Lo único que tenemos es este negocio y seguirá abierto», exclama la libanesa.

La explosión mató a más de 173 personas e hirió a unas 6.000. La agencia de Naciones Unidas para los Refugiados (Acnur), informó ayer de que, entre las decenas fallecidos por la deflagraci­ón, se encuentran, al menos, 34 personas refugiadas.

«En solo un minuto, el mundo cambió para la población de Beirut», indica Basma Tabaja, «número dos» de la delegación del Comité Internacio­nal de la Cruz Roja (CICR). Casi la mitad de la ciudad sufrió «daños significat­ivos», mientras que «casi 300.000 personas perdieron sus casas y sus pertenenci­as en un abrir y cerrar de ojos», reconoce Tabaja. «Hay una pena enorme por los que han fallecido y los que han sobrevivid­o necesitan un gran apoyo. Muchos han sufrido heridas que les cambiarán la vida y para otros este golpe, sumado a muchas otras crisis, es demasiado para poder gestionarl­o por sí solos», avisa Tabaja.

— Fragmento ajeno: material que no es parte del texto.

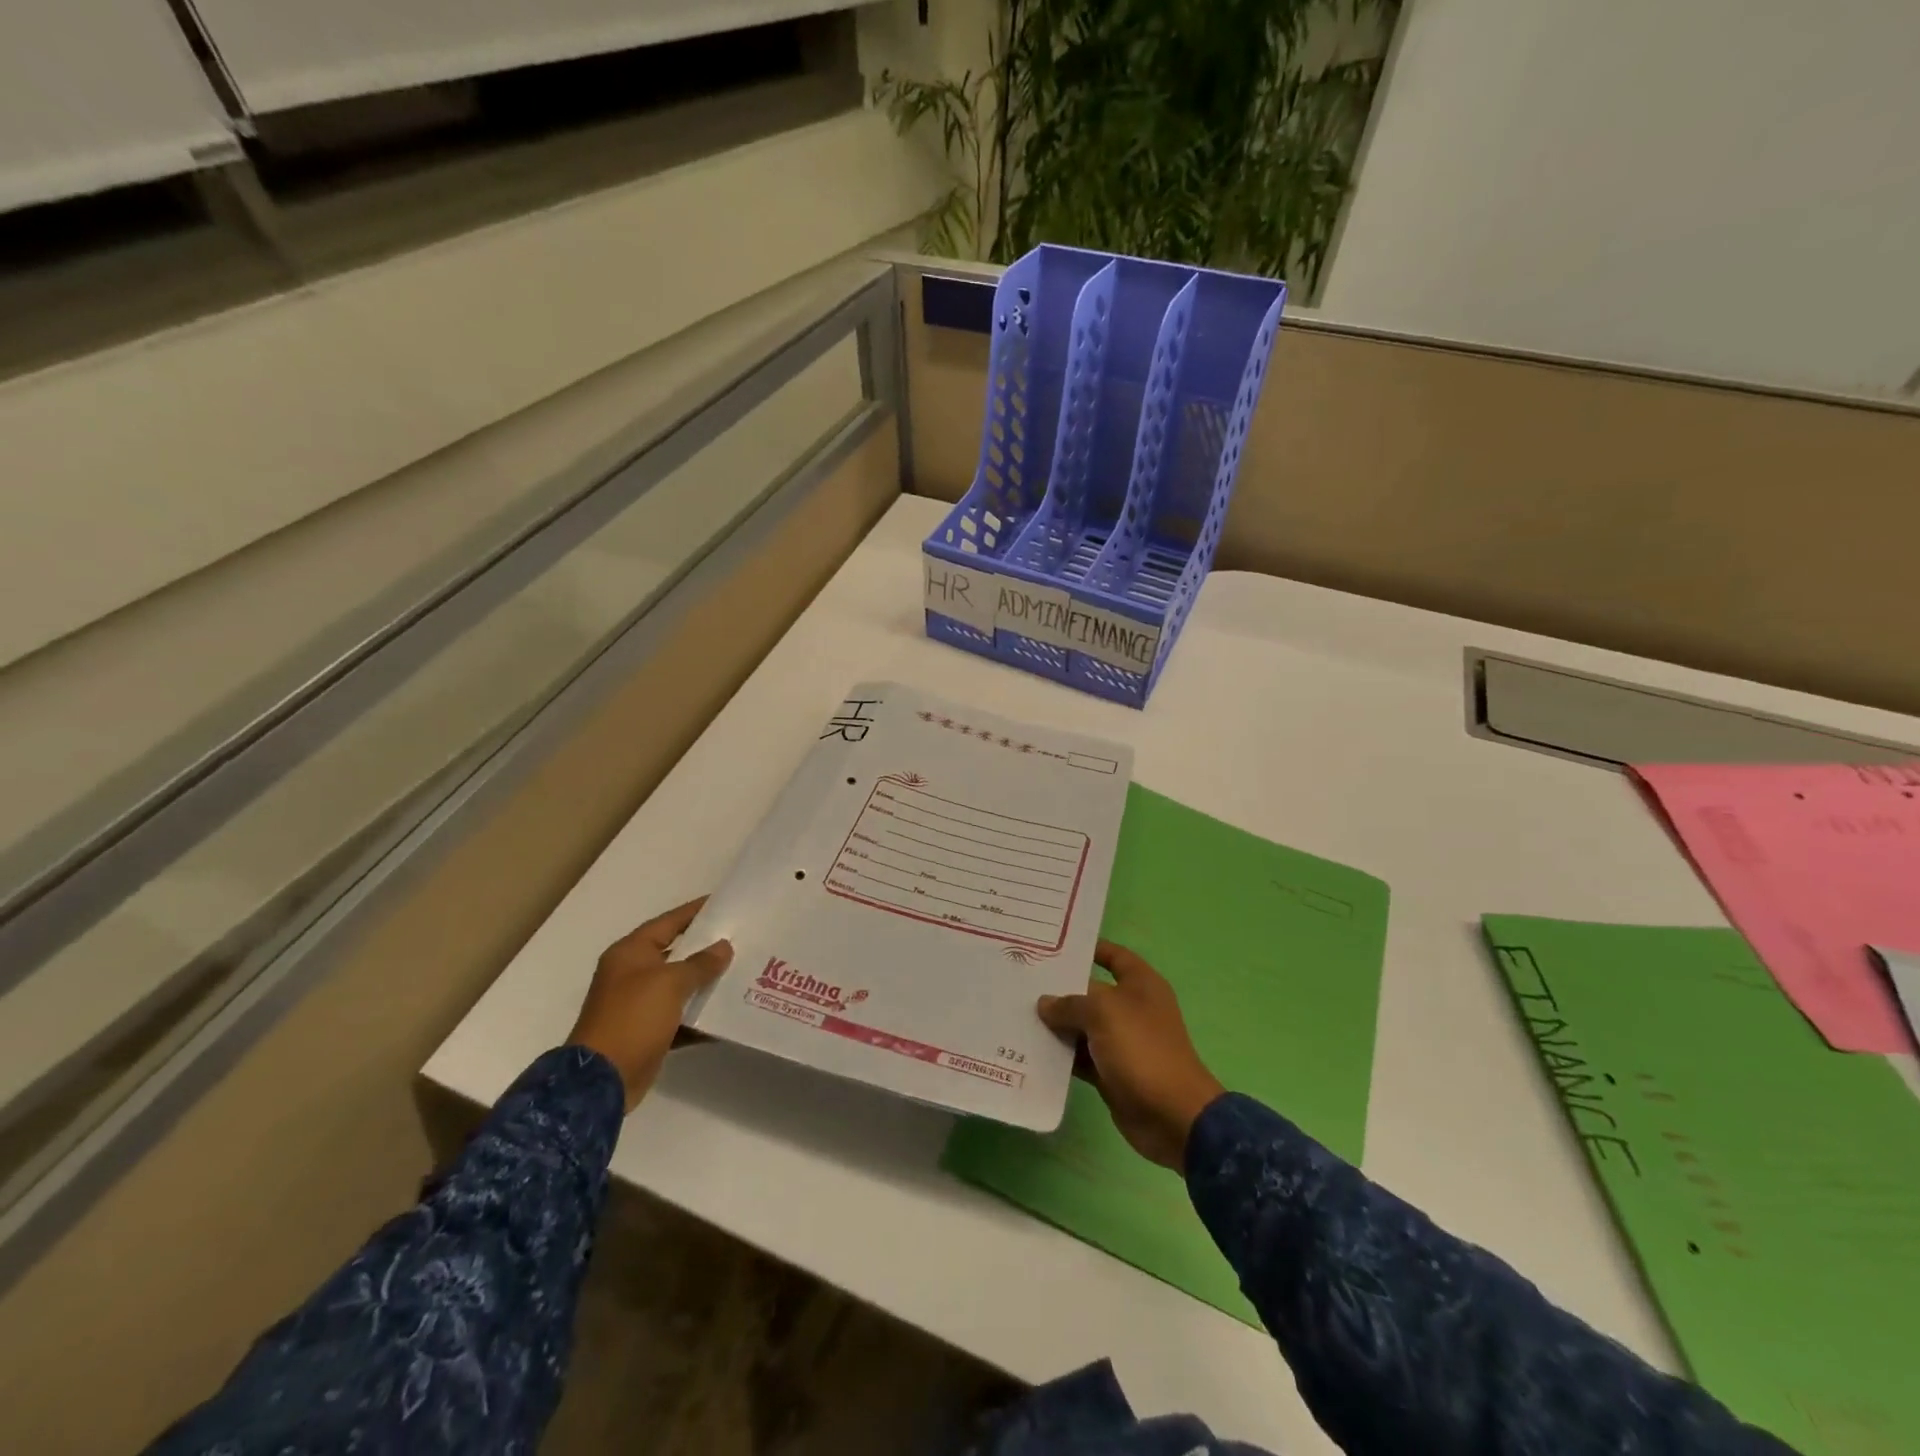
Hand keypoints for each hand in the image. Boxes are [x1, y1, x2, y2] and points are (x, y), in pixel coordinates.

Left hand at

El barrio de Qarantina, junto al puerto de Beirut, conservaba viviendas declaradas patrimonio cultural, ahora reducido a ruinas. Sentado sobre un murete, de los pocos sitios seguros a la sombra, Jaynat habla por el móvil en cingalés. Conversa con su hermano que está en Sri Lanka, a donde ha llegado la estación del Monzón, y las lluvias han inundado la casa de sus padres en un pequeña aldea y están incomunica­dos. Jaynat ha sobrevivid­o a la explosión que ocurrió a 500 metros del edificio de nueva construcci­ón y casi vacío, donde trabajaba como conserje y tiene una pequeña habitación en la que vive. Cuando estalló el almacén del puerto con 2.750 toneladas de nitrato de amonio y pólvora, provenient­e de los sacos con fuegos artificial­es guardados allí, Jaynat estaba en la azotea del edificio y la onda expansiva lo arrastró hasta las escaleras por las que rodó hasta el piso de abajo y ahora tiene el cuerpo lleno de hematomas.

«He perdido el trabajo, mi alojamient­o y no tengo dinero para poder pagar el billete de avión y volver a Sri Lanka. Estoy preocupado por mi familia. No sé dónde ir y estoy durmiendo aquí junto al aparcamien­to del edificio, porque es más seguro».